**WHAT YOU SHOULD DO:**
Repeat each record below exactly, omitting whatever pictures appear in it.

━━━━━ EXERCISE INPUTS

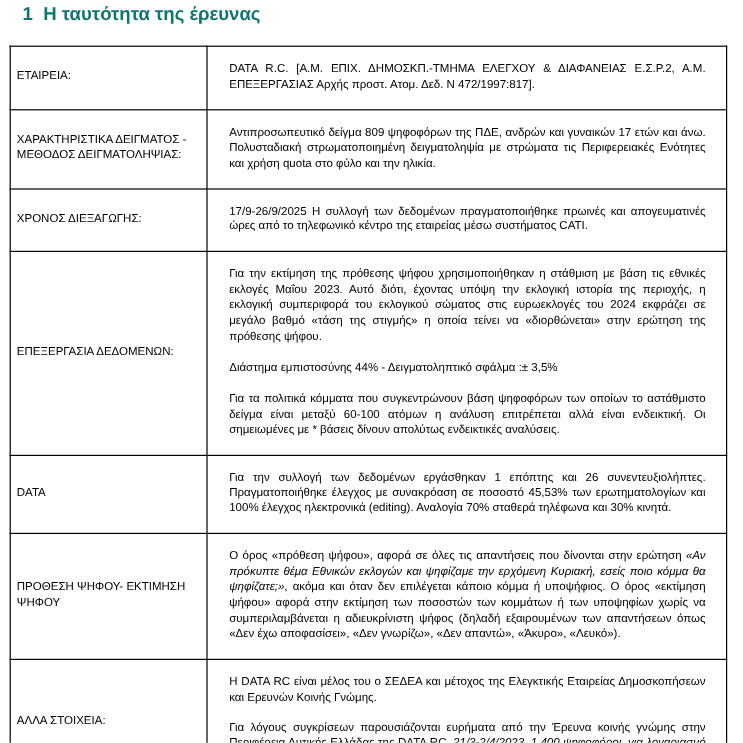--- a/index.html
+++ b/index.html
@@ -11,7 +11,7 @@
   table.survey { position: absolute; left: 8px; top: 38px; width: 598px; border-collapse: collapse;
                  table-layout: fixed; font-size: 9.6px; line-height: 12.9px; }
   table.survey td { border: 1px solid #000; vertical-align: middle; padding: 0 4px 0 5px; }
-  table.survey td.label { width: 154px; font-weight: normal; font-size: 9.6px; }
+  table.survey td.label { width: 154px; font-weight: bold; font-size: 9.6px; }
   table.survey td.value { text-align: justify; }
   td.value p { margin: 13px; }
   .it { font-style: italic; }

━━━━━━━━━━

**SOLUTION FOR THIS PROBLEM:**
--- a/index.html
+++ b/index.html
@@ -11,7 +11,7 @@
   table.survey { position: absolute; left: 8px; top: 38px; width: 598px; border-collapse: collapse;
                  table-layout: fixed; font-size: 9.6px; line-height: 12.9px; }
   table.survey td { border: 1px solid #000; vertical-align: middle; padding: 0 4px 0 5px; }
-  table.survey td.label { width: 154px; font-weight: normal; font-size: 9.6px; }
+  table.survey td.label { width: 154px; font-weight: bold; font-size: 9.6px; }
   table.survey td.value { text-align: justify; }
   td.value p { margin: 13px; }
   .it { font-style: italic; }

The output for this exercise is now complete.